**Excerpted passage:**
******

# Smart lighting



## splatz (May 23, 2015)

I'd pass, I couldn't do it for that price. If they were willing to spend double that I'd be willing to discuss some ideas. 

I know that since they don't quite know what they want there will be a fair bit of time involved discussing designing etc. before and showing them how to use it after. There's a couple days of work involved installing and setting up, and a fair materials / equipment cost, even for something really basic. Callbacks are a given, there's no way you get this right on the first attempt.


----------



## MikeFL (Apr 16, 2016)

See what Best Buy has.
If they have something for $500 you make $2k.


----------



## McClary’s Electrical (Feb 21, 2009)

Iotty smart switches are pretty cool, they can be voice activated, Siri, Alexa, google, or the Iotty app. They are customizable backlit, which looks really cool. They are actually so nice that they wouldn’t look right in an older home, they are definitely a modern look.


----------



## kb1jb1 (Nov 11, 2017)

******

**Collected data:**
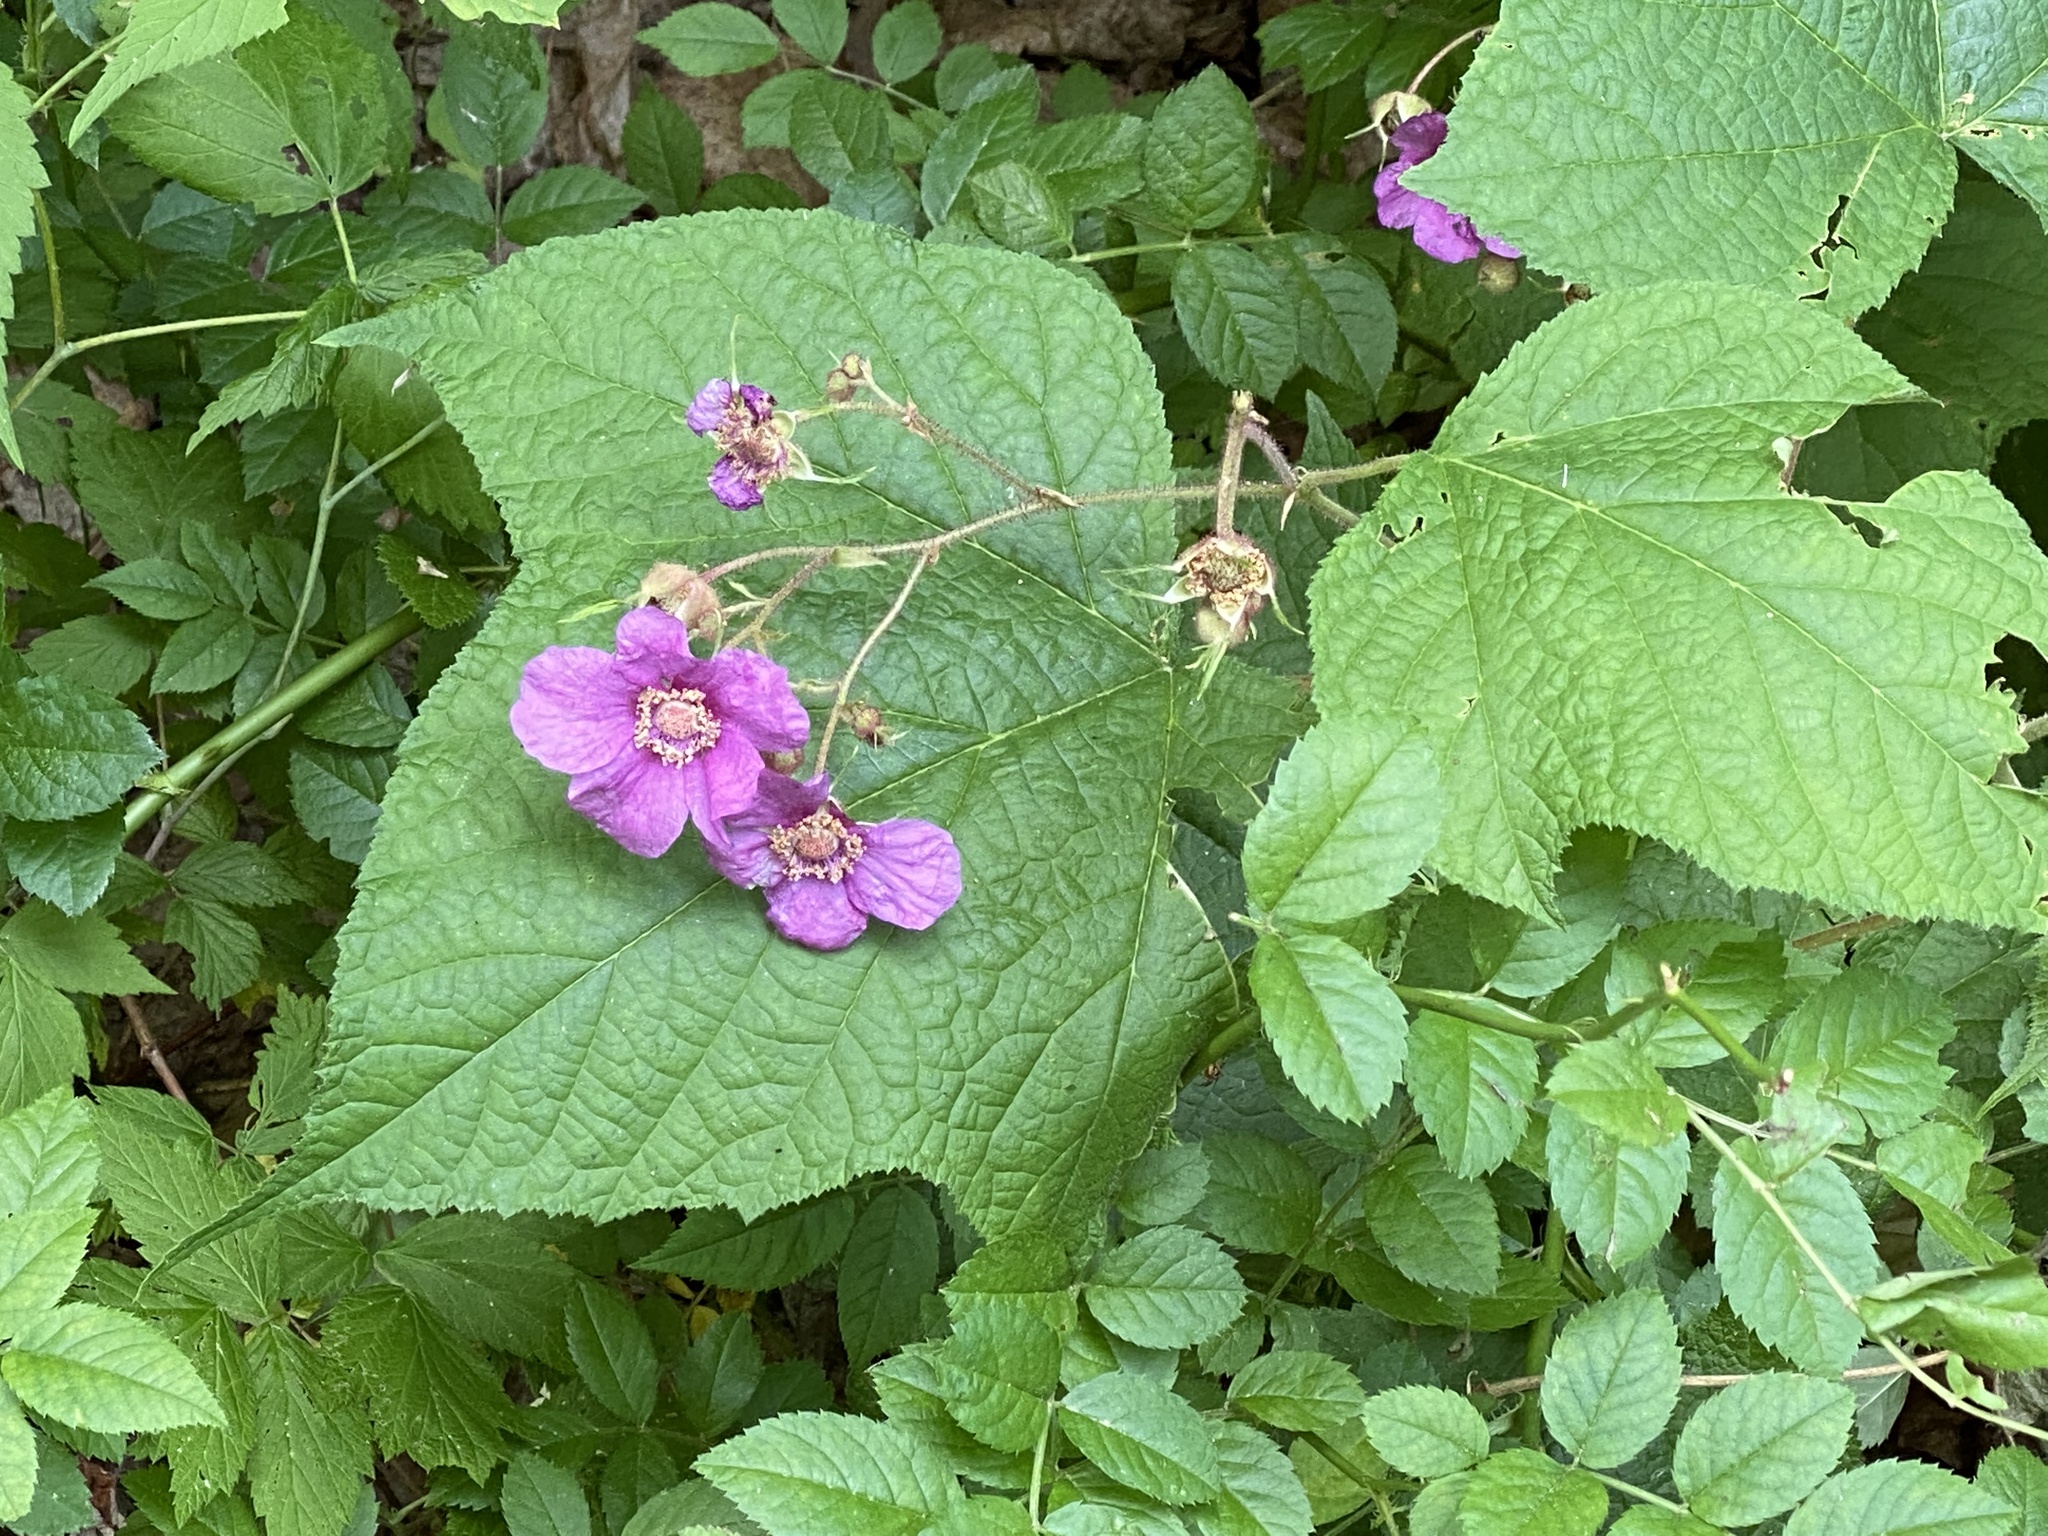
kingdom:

******

**Required tasks:**
1 – Can you transcribe the passage in the smart lighting thread that begins with the words containing "If they have" and ends with "a modern look."?
2 – Could you pick up the smart lighting thread and continue it from the point where it stops?

**Answer set:**
1 –
If they have something for $500 you make $2k.


----------



## McClary’s Electrical (Feb 21, 2009)

Iotty smart switches are pretty cool, they can be voice activated, Siri, Alexa, google, or the Iotty app. They are customizable backlit, which looks really cool. They are actually so nice that they wouldn’t look right in an older home, they are definitely a modern look.

2 –
I hate these " smart " devices. They might work well for a time but when there are issues you are married to them unless you are a tail light guarantee electrician. I posted before about a 5 hour unpaid service call after the people lost their phones, outside lights, ring doorbell, and nest thermostats after I was working in the basement. Long story and no communication it turned out the homeowner also install a new router and moved the extenders around. The devices were lost and so was I because I had no idea what the HO did.


----------



## wiz1997 (Mar 30, 2021)

kb1jb1 said:


> I hate these " smart " devices. They might work well for a time but when there are issues you are married to them unless you are a tail light guarantee electrician. I posted before about a 5 hour unpaid service call after the people lost their phones, outside lights, ring doorbell, and nest thermostats after I was working in the basement. Long story and no communication it turned out the homeowner also install a new router and moved the extenders around. The devices were lost and so was I because I had no idea what the HO did.


Is the "tail light guarantee" similar to the "out of sight" guarantee?


----------



## SWDweller (Dec 9, 2020)

The client ruled out google/apple/amazon. WHY?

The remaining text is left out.